KOMİSYON KONUŞMASI

MURAT EMİR (Ankara) - Sayın Başkanım, şimdi, tabii, öncelikle, yöntemle ilgili eleştirilerime devam edeceğim. Çünkü, sanki, böyle öğle yemeğine bu kanun teklifini yetiştirmeye çalışıyormuşuz gibi bir hava var açıkçası. Şimdi, ben şöyle bir iddia ortaya koydum: Dedim ki: "Avrupa Birliği ülkelerinin mevzuatını bilmiyoruz ve bürokrasi bizi bilgilendirmedi." Dendi ki: "Hayır, biz dağıttık, size Komisyon üyesi olmadığınız için gelmedi." Söz konusu olan bu zannediyorum.

ZEHRA TAŞKESENLİOĞLU (Erzurum) - Hayır, efendim, o değil. Dün gönderilen raporlarda geniş bir bilgi var.

MURAT EMİR (Ankara) - Evet, şimdi, ben mesela, Ege Bey'e de bizzat sordum. Sadece komisyonların oluşum şeklini bizim biliyor olmamız önemli değil. Bizim bunun üzerinde birçok konuyu biliyor olmamız gerekiyor ve Avrupa'da bunun nasıl uygulandığı biliyor olmamız gerekiyor. Mesela, başvurular nasıl olacak? İtirazları kim yapacak? Kimin ne kadar hakkı var? Komisyonların yetkisi nereye kadar? İtirazlar nerede görüşülecek? İtirazın itirazı olacak mı? Ama, hadi bunlardan vazgeçtik, mesela, 4'üncü maddeyle ilgili olarak eleştirilerde bulunmak isterim. Mesela, "Milletvekilinin mal beyanı 3628 sayılı Yasa'yla belirlenir." deniyor. Buradaki mal beyanının dar olduğunu kabul etmek gerekiyor. Oradaki mal beyanının genişletilmesi lazım. Mesela, Avrupa Birliği uygulamalarından biliyoruz ki milletvekillerinin kazançlarının yıllık beyanı söz konusu ayrıca kazanıyorsa. Mesela, bunun da eklenmesi lazım.
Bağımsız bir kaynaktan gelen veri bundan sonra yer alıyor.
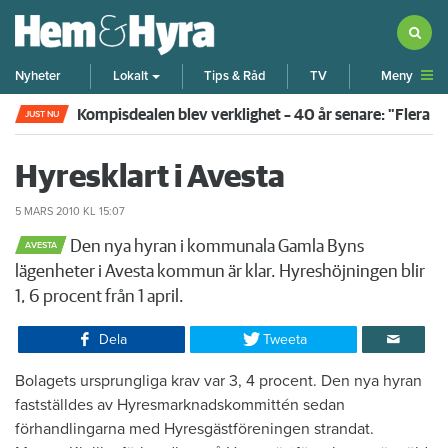
Meny
Nyheter
Lokalt
Tips & Råd
TV
Kompisdealen blev verklighet – 40 år senare: "Flera f
JUST NU
Hyresklart i Avesta
5 MARS 2010
KL 15:07
Den nya hyran i kommunala Gamla Byns
AVESTA
lägenheter i Avesta kommun är klar. Hyreshöjningen blir
1, 6 procent från 1 april.​
Dela
Tweeta
​Bolagets ursprungliga krav var 3, 4 procent. Den nya hyran
fastställdes av Hyresmarknadskommittén sedan
förhandlingarna med Hyresgästföreningen strandat.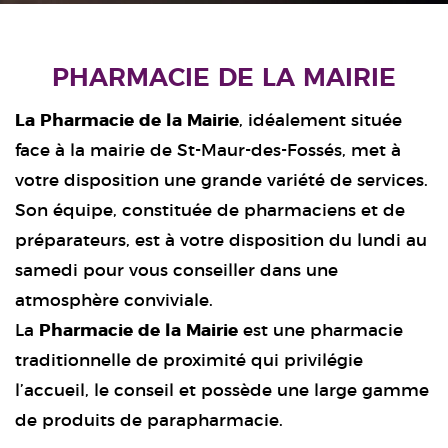
PHARMACIE DE LA MAIRIE
La Pharmacie de la Mairie
, idéalement située
face à la mairie de St-Maur-des-Fossés, met à
votre disposition une grande variété de services.
Son équipe, constituée de pharmaciens et de
préparateurs, est à votre disposition du lundi au
samedi pour vous conseiller dans une
atmosphère conviviale.
La
Pharmacie de la Mairie
est une pharmacie
traditionnelle de proximité qui privilégie
l’accueil, le conseil et possède une large gamme
de produits de parapharmacie.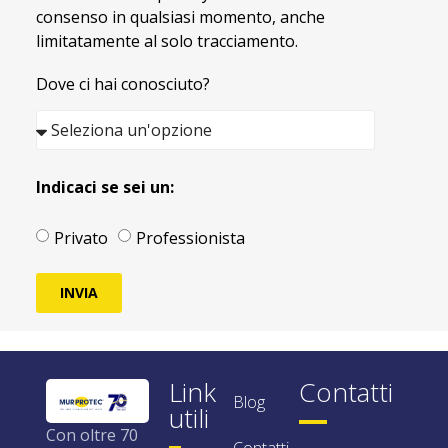
consenso in qualsiasi momento, anche
limitatamente al solo tracciamento.
Dove ci hai conosciuto?
Indicaci se sei un:
Privato
Professionista
INVIA
Link
Contatti
Blog
utili
Con oltre 70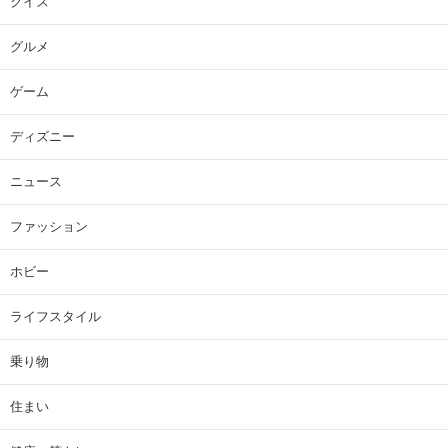
クイズ
グルメ
ゲーム
ディズニー
ニュース
ファッション
ホビー
ライフスタイル
乗り物
住まい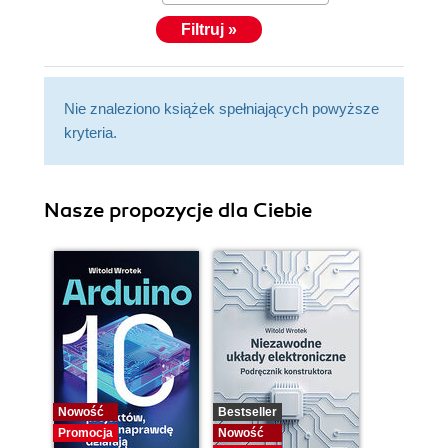
Filtruj »
Nie znaleziono książek spełniających powyższe
kryteria.
Nasze propozycje dla Ciebie
Nowość
Bestseller
Promocja
Nowość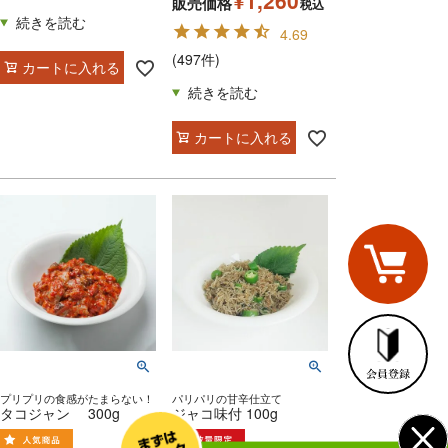
¥
1,260
販売価格
税込
4.69
(497件)
カートに入れる
カートに入れる
プリプリの食感がたまらない！
パリパリの甘辛仕立て
タコジャン 300g
ジャコ味付 100g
Bazı ülkelerde, İngiltere ve Almanya'da yine bu bildirimlerin açık bir şekilde, saydam bir şekilde kamuoyuyla paylaşılması var, bunun oluşturulması gerekiyor. Mesela, milletvekiline ek kazancın önünü açıyorsunuz ama bu ek kazanca bir üst tavan konulması gerekiyor. Avrupa Birliği uygulamalarında bunlar var. E, şimdi, bunları ayrıntılarıyla tartışmadan, görüşmeden, böyle beşer dakikada bir maddenin geçiyor olması doğrusu benim açımdan bir hayal kırıklığı. 25'inci Dönemi saymazsak bu benim ilk dönemim. Yani, bu şekliyle bu yasanın yapılması hiç uygun değil. Gerçekten de amaç bu şekliyle elde edilemez. Bu şekliyle bir etik yasasının Türkiye'ye ve Türk siyasetine bir etik ve temizlik standardı sağlayacağına inanmıyorum.